Frequently Asked Questions

Can I customize the vegetables in this sesame chicken salad?
Absolutely! This salad is very versatile, and you can use your favorite crunchy vegetables to suit your taste.

How can I keep the salad fresh for meal prep?
To keep the salad crunchy, store the dressing separately and add it just before serving. This will help maintain the freshness of the vegetables.

Can I make this salad in advance?
Yes, you can prepare the salad in advance! Just keep the dressing on the side until you’re ready to eat.

What can I use instead of chicken for a vegetarian version?
You can substitue chicken with tofu, chickpeas, or any other protein of your choice to make it vegetarian-friendly.

Is the sesame chicken salad gluten-free?
Yes, this salad is gluten-free if you use gluten-free soy sauce or tamari for the dressing.

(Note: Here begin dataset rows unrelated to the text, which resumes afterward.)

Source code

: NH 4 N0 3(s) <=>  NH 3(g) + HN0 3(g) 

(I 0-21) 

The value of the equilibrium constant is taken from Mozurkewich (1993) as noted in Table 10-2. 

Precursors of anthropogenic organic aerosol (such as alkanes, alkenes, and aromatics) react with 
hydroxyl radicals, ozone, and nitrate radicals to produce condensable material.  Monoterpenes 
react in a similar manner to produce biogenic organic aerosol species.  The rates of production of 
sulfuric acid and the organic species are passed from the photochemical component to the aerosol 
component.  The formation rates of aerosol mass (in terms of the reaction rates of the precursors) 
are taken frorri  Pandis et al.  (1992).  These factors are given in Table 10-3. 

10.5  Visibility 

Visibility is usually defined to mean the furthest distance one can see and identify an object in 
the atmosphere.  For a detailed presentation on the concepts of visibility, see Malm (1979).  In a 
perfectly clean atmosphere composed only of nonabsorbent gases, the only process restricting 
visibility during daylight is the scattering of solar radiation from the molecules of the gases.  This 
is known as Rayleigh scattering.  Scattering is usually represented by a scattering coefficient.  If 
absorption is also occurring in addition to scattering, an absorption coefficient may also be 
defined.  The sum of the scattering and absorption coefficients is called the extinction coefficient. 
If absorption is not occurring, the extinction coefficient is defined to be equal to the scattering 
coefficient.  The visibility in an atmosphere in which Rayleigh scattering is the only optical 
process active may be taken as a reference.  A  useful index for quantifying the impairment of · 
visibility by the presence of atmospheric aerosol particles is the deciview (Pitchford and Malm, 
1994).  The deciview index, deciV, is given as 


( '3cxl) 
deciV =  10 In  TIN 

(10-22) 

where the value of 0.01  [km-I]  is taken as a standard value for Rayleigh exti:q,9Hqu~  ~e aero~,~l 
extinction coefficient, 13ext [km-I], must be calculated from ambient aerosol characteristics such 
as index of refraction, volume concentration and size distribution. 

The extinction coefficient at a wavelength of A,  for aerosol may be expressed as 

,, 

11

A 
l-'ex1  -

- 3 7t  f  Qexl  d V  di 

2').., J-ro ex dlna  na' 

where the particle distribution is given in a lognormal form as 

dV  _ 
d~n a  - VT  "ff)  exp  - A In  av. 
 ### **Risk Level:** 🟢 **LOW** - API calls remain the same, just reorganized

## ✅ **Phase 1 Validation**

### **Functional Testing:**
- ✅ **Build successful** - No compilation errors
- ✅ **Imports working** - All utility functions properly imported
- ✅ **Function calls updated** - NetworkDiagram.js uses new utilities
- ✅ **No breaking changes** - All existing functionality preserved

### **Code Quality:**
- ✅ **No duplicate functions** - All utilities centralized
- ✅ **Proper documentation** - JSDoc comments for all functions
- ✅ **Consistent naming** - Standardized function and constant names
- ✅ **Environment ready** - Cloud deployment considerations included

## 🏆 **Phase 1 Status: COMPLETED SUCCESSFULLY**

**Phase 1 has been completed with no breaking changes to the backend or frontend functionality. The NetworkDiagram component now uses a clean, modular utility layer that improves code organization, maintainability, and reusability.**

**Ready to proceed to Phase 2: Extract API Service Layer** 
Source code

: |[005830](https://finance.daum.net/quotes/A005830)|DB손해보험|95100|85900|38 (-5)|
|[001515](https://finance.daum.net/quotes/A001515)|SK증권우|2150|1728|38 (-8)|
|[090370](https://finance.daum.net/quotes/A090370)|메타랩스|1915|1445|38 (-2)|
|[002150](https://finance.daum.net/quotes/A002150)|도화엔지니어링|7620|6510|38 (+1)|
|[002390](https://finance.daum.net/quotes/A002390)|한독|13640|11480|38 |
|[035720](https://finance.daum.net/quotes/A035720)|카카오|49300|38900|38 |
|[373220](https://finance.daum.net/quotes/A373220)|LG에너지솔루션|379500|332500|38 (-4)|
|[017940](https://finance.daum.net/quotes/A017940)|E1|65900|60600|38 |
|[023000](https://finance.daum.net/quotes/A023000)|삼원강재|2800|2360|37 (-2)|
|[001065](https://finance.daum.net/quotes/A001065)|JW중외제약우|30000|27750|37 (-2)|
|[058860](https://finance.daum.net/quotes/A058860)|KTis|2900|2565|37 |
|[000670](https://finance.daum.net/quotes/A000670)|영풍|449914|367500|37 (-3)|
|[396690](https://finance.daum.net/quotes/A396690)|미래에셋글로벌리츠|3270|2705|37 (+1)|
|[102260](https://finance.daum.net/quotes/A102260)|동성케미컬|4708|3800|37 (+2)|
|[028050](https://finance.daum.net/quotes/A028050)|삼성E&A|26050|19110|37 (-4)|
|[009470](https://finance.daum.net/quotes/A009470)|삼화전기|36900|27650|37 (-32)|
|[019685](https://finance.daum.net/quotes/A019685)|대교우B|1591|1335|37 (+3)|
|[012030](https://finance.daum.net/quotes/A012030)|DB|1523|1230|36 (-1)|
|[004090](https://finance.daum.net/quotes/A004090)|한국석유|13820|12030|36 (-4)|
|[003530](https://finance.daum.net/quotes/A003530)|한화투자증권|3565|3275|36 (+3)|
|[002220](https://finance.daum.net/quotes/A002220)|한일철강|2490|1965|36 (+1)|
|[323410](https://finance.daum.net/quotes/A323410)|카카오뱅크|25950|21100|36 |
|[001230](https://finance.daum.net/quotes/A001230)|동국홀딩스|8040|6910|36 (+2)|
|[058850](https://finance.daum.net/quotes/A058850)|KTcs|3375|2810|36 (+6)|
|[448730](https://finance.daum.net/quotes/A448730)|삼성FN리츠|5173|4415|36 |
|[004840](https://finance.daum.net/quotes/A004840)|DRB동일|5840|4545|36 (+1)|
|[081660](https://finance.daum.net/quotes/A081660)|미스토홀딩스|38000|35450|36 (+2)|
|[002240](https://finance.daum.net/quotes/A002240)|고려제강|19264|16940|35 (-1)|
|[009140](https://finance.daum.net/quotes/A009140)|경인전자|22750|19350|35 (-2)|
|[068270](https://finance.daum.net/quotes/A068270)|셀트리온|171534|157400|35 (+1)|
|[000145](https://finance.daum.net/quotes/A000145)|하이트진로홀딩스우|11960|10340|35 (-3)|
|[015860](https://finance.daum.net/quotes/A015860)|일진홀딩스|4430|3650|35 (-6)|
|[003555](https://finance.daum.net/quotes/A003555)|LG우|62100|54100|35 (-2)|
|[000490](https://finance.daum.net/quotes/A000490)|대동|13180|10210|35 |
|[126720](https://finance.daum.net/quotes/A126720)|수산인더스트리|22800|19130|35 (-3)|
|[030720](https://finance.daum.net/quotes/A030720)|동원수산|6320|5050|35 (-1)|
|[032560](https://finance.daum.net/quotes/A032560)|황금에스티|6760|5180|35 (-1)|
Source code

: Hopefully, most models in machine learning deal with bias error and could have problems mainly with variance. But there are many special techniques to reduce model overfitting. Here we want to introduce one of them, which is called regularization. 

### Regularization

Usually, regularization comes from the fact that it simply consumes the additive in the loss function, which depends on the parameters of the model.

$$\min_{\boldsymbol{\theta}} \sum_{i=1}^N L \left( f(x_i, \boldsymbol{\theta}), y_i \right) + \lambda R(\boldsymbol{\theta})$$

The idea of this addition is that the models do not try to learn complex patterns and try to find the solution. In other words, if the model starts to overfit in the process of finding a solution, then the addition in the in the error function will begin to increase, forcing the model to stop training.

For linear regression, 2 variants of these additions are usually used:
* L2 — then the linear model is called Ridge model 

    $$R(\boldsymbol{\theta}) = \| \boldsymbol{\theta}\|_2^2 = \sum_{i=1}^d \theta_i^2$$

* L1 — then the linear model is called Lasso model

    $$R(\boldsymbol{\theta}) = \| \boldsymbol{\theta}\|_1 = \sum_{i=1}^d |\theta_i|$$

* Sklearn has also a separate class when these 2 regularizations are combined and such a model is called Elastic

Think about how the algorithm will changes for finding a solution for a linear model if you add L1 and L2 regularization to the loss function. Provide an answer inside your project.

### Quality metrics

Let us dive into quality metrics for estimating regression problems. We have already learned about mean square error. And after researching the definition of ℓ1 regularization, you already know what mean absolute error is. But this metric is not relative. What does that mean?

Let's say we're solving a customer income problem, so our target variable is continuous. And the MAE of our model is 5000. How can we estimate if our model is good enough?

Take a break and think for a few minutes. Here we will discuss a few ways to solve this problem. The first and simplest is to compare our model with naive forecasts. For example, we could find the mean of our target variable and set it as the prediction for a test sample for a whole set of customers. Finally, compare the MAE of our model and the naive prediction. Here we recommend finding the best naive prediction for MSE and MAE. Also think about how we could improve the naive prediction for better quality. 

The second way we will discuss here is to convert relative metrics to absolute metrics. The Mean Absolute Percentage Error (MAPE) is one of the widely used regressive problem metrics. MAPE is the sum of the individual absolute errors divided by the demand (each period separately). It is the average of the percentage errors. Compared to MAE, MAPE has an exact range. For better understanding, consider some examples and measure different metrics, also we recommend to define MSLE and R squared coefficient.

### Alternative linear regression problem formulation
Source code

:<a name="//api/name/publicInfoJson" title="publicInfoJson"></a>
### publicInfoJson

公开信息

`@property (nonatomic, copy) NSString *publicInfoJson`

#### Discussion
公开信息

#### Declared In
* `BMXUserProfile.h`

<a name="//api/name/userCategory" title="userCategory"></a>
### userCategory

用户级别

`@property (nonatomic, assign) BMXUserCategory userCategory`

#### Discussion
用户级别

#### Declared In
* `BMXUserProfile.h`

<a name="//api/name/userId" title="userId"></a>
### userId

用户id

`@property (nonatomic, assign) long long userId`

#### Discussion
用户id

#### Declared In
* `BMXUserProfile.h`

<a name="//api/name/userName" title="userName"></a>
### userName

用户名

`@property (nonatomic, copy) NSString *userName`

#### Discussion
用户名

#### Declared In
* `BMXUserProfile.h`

Delicious sesame chicken salad with colorful vegetables, grilled chicken, and sesame seeds in a bowl.
Alyssa

Sesame Chicken Salad

Fresh and delicious sesame chicken salad packed with bright, crunchy vegetables, juicy chicken, and a flavorful sesame ginger dressing.
Prep Time 45 minutes
Cook Time 15 minutes
Total Time 1 hour
Servings: 4 people
Course: Dinner, Lunch
Cuisine: American, Asian
Calories: 594

Ingredients
  

  • Grilled Sesame Chicken
  • 4 cups shredded green cabbage
  • 2 cups shredded red cabbage
  • 1/2 cup diced green onion
  • 3/4 cup freshly diced cilantro
  • 1 cup shredded carrots
  • 1 unit red bell pepper, thinly julienned
  • 1 unit jalapeno, seeded and diced
  • Sesame Ginger Dressing
  • 1/3 cup toasted sliced almonds
  • 1/3 cup roasted cashew halves
  • Sesame seeds
  • Extra cilantro
  • Extra green onion
  • Jalapeno slices
  • Crispy wonton strips

Method
 

  1. Marinate the chicken using the grilled sesame chicken recipe.
  2. Make the sesame ginger dressing. Set aside.
  3. Assemble the salad: in a large bowl, add the green and red cabbage, green onion, cilantro, carrots, bell pepper and jalapeno. Pour dressing over the salad and toss to combine.
  4. Serve the salad on a platter, garnished with almonds, cashews, cilantro, sesame seeds, jalapeno slices and green onion.

Notes

This salad is customizable with your favorite veggies and proteins for a healthy meal.